28 Şubat 2013 Perşembe

MHP çiftçinin yanında




EKONOMİ / 2013-02-27 16:10:02
MHP Genel Başkan Yardımcısı ve İzmir Milletvekili Ahmet Kenan Tanrıkulu, İzmir'de yaşayan köylümüzün ve çiftçimizin bankalar tarafından ipotek edilerek el koyulan tarlaları ve arazileri ile soya üreticimizin mağduriyeti hakkında TBMM'ye 4 yazılı soru önergesi verdi. Tanrıkulu "Son on yıldır " Köylü milletimizin efendisidir " anlayışı unutulmuş, köylü ve çiftçi vatandaşlarımız kaderlerine terk edilmişlerdir" dedi.
Konu hakkında açıklama yapan Tanrıkulu; "Tarımla geçimini sağlamaya çalışan İzmirli köylümüz, çiftçimiz başarısız tarım politikaları neticesinde başta Bakırçay ve Menderes havzalarında olmak üzere bankalara borçlanmakta, ancak ya öngörülmeyen doğal afetlerin zararlarından, ya da ürettiği ürünün para etmemesi nedeniyle bu borçlarını ödeyememektedirler.
Bu olumsuz durumun sonucunda bankalara ipotek ettirdikleri tarlaları, bahçeleri ellerinden alınarak durum daha da vahim hale getirilmektedir.
Son on yıldır " Köylü milletimizin efendisidir " anlayışı unutulmuş, köylü ve çiftçi vatandaşlarımız kaderlerine terk edilmişlerdir.
Bugün ailecek, aylarca uğraşıp ürettikleri ürünler masraflarını karşılamamakta, buna mukabil bankalar kıskaç altına almakta ve birçok alanda su ve elektrik sayaçları borçları nedeniyle sökülmektedir.
ON YIL ÖNCE PARA EDEN ÜRÜNLER ARTIK PARA ETMİYOR
AKP ise 'tarım destekleri veriyorum' söylemiyle bütün bu olumsuzlukları görmezden gelmekte ve uzun yıllardan bu yana çözüm için gerekli yasal düzenlemeleri hayata geçirmemektedir.
Hal böyle olunca; bir sonraki dönemin ürününü ekebilmek, yetiştirebilmek için bankalardan kredi kullanan çiftçimizin borcunu biraz geciktirmesi, tarlasının, arazisinin bankalar tarafından el koyulmasıyla sonuçlanmaktadır.
Çiftçimiz, köylümüz hiçbir dönem bu kadar sahipsiz, bir başına bırakılmamıştı. On yıl önce para eden ürünleri artık para etmiyor.
Bu yetmiyormuş gibi yem fiyatları arttığında; yem girdilerinden soyanın, yerli hasat mevsimi olan 2012-Eylül ayında gümrük vergilerinin indirilmesi ile yerli soya üreticilerimiz de mağdur edilmiştir.
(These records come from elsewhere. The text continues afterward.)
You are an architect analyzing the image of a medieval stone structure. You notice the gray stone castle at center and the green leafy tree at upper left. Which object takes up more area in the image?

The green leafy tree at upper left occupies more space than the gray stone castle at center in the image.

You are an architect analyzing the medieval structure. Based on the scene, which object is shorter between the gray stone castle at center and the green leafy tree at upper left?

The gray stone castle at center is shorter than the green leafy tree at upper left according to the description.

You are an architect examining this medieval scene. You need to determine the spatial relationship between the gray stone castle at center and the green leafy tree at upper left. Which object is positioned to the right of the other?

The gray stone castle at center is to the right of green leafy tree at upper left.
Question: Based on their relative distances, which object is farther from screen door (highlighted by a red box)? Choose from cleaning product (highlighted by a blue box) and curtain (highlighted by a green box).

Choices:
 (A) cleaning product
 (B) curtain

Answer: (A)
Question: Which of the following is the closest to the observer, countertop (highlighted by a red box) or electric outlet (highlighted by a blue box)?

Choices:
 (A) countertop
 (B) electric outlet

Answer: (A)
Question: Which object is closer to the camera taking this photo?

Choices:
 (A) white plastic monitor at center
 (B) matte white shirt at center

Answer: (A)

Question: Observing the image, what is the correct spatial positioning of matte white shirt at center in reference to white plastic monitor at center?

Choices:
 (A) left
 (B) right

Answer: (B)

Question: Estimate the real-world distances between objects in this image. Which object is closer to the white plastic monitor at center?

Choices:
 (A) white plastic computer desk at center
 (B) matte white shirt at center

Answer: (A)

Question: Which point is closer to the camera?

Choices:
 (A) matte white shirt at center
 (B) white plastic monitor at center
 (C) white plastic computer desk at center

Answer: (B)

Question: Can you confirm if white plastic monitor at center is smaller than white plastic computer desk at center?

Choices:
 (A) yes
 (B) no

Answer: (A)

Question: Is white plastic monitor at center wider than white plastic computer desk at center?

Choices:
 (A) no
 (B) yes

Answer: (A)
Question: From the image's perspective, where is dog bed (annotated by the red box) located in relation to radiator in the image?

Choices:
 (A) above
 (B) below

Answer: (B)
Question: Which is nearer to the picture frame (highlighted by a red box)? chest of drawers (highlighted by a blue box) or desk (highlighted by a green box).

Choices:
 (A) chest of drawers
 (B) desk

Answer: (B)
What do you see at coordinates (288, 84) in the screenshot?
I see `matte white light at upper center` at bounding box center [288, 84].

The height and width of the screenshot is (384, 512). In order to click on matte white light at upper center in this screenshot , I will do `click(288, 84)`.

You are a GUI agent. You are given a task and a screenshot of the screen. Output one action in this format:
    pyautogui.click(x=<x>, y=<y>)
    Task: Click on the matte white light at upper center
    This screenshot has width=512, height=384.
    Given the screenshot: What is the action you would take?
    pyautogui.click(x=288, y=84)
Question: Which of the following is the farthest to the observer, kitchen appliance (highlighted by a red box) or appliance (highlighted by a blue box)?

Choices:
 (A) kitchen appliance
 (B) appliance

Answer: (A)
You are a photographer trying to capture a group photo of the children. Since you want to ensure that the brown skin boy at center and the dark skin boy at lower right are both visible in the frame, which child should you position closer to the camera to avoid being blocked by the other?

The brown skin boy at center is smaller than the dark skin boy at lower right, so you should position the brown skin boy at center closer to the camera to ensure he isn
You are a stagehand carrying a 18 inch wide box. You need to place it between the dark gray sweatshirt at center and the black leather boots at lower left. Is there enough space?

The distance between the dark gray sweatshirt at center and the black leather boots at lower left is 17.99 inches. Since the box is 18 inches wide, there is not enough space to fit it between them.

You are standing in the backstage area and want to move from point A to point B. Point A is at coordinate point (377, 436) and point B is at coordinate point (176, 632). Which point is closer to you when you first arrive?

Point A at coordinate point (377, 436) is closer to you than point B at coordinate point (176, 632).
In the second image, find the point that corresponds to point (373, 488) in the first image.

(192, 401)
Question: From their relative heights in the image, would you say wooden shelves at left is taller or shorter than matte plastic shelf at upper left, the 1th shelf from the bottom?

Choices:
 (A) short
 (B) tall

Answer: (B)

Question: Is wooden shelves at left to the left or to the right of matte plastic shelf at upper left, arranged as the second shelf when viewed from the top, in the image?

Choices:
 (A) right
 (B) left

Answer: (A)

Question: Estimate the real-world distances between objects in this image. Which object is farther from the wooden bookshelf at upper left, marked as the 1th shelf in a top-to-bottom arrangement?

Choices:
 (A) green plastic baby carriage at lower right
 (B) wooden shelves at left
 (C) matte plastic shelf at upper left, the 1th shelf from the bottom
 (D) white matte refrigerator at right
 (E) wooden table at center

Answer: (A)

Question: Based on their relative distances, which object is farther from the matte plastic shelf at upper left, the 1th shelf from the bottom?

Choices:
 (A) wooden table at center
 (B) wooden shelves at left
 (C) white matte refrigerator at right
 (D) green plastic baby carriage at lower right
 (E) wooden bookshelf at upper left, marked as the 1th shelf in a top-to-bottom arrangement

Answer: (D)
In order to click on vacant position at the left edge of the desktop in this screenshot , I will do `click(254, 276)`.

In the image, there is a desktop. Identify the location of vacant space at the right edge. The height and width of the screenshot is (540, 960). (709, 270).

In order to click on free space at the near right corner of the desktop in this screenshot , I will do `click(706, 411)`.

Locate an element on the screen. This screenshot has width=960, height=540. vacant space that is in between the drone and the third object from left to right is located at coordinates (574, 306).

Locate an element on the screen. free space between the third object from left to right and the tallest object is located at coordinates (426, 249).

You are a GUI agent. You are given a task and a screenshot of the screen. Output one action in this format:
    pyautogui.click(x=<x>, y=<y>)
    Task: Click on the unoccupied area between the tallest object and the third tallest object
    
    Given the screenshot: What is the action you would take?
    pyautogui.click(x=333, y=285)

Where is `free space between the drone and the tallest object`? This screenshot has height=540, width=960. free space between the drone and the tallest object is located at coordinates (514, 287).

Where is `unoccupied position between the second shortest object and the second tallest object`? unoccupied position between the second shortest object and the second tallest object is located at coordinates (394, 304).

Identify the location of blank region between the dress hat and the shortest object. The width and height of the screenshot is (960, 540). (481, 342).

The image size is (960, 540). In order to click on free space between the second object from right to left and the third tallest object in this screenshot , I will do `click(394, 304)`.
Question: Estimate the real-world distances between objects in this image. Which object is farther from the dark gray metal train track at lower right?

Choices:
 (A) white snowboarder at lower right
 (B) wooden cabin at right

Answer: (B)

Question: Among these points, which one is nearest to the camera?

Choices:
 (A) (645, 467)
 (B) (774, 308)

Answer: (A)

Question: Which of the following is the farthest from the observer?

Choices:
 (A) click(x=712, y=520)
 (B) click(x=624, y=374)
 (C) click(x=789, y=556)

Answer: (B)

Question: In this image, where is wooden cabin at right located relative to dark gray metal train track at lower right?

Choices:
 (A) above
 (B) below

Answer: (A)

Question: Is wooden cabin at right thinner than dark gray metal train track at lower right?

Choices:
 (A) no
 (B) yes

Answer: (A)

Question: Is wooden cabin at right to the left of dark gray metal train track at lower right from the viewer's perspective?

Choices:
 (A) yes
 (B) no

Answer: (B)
Oysa bu mağduriyet; soya ithalatındaki gümrük vergilerinin hasat mevsimi olan Eylül ayında değil de, yerli soya stokunun bittiği Şubat veya Mart aylarında indirilmesiyle önlenebilirdi.
Ancak böyle bir zihniyetin iş başında olmaması ülkemizde tarımı bitirme noktasına getirerek, tarihinde ilk kez saman ithal eden bir sürece getirmiştir. Tüm bu olumsuzlukları giderilmesi ve çiftçimizin rahat bir nefes alabilmesi için TBMM'de vermiş olduğum yazılı önergelerimle bu mağduriyetlerin giderilmesini bekliyorum." diyerek, her alanda yaşanan sıkıntıların gün geçtikçe arttığını dile getirmiştir." dedi.